= ЗАДАНИЕ A =
Пожалуйста, выпишите из отрывка о походе императора все географические названия в порядке их появления, в именительном падеже.

= ИСХОДНЫЙ ТЕКСТ =
:::
Император объявил о своём военном походе в Италию, отчасти чтобы поддержать своего Папу Пасхалия, отчасти из-за измены миланцев, которые без его разрешения снова отстроили свой город. Вскоре епископ Райнольд, взяв в Кёльне отпуск у духовенства и народа, двинулся через Альпы с сотней закованных в броню рыцарей ещё до выступления императора, без угрозы его личности и его снаряжению, и накануне праздника Всех Святых (31 октября) прибыл в Ипореа[311]. Оттуда он, возможно быстрее, двинулся навстречу императору, который подходил по другой стороне по Тридентской долине[312]. Также епископы и бароны со всей Ломбардии приняли императора с миром.

Год 1167

20 января среди ночи произошло землетрясение. 3 апреля выпал очень сильный град, такой что градина была размером с голубиное яйцо.
:::
= ДАННЫЕ К ЗАДАНИЮ =
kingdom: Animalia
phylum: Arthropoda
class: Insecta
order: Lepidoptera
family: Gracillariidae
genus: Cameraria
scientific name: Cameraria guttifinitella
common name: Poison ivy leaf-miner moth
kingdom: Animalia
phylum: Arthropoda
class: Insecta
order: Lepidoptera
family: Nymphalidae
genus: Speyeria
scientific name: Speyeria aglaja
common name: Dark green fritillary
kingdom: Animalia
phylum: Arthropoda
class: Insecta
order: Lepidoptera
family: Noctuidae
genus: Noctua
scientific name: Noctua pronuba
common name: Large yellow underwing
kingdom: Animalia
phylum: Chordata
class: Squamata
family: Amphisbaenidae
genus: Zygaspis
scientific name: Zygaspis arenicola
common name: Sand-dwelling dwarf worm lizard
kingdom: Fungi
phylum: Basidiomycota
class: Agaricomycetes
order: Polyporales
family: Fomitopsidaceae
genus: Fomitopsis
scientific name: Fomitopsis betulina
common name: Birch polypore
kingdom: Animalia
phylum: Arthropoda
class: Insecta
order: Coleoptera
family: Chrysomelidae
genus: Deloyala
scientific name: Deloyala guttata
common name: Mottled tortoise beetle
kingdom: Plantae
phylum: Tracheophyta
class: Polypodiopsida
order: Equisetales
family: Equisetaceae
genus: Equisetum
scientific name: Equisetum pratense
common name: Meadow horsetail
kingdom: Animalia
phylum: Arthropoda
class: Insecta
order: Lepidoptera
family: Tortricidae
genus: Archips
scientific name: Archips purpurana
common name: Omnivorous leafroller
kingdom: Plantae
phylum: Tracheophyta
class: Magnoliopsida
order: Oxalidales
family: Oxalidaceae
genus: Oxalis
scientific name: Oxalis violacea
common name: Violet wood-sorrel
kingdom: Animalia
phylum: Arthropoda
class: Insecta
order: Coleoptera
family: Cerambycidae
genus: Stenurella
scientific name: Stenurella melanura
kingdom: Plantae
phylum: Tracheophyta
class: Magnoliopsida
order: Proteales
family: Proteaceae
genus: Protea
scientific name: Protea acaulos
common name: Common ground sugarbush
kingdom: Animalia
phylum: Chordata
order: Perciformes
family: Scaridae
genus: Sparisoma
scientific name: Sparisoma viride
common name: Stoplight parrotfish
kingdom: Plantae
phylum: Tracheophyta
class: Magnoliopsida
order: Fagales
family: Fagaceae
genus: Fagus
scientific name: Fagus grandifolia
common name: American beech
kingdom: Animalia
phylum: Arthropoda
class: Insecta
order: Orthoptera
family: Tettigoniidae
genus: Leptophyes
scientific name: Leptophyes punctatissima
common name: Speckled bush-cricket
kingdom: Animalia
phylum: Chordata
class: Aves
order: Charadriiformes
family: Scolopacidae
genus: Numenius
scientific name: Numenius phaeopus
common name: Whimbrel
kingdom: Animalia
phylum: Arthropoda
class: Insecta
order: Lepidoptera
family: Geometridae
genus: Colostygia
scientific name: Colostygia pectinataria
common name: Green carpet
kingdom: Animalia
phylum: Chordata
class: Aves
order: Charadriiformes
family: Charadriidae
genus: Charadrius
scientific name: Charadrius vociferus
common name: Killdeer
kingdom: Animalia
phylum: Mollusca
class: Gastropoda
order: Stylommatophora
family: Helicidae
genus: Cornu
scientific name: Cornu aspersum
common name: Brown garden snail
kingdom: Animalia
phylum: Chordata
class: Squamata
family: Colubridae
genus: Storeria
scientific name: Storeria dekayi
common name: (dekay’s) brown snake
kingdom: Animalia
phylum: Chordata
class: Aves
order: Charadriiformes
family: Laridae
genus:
:::
= ЗАДАНИЕ B =
Перепишите записи от самого начала до строки с «kingdom: Fungi» включительно, заменив «common name» на «vernacular name» и оставив всё остальное без изменений. Приведите только эти строки.

= ПРАВИЛЬНЫЙ ОТВЕТ A =
Италия, Кёльн, Альпы, Ипореа, Тридентская долина, Ломбардия

= ПРАВИЛЬНЫЙ ОТВЕТ B =
kingdom: Animalia
phylum: Arthropoda
class: Insecta
order: Lepidoptera
family: Gracillariidae
genus: Cameraria
scientific name: Cameraria guttifinitella
vernacular name: Poison ivy leaf-miner moth
kingdom: Animalia
phylum: Arthropoda
class: Insecta
order: Lepidoptera
family: Nymphalidae
genus: Speyeria
scientific name: Speyeria aglaja
vernacular name: Dark green fritillary
kingdom: Animalia
phylum: Arthropoda
class: Insecta
order: Lepidoptera
family: Noctuidae
genus: Noctua
scientific name: Noctua pronuba
vernacular name: Large yellow underwing
kingdom: Animalia
phylum: Chordata
class: Squamata
family: Amphisbaenidae
genus: Zygaspis
scientific name: Zygaspis arenicola
vernacular name: Sand-dwelling dwarf worm lizard
kingdom: Fungi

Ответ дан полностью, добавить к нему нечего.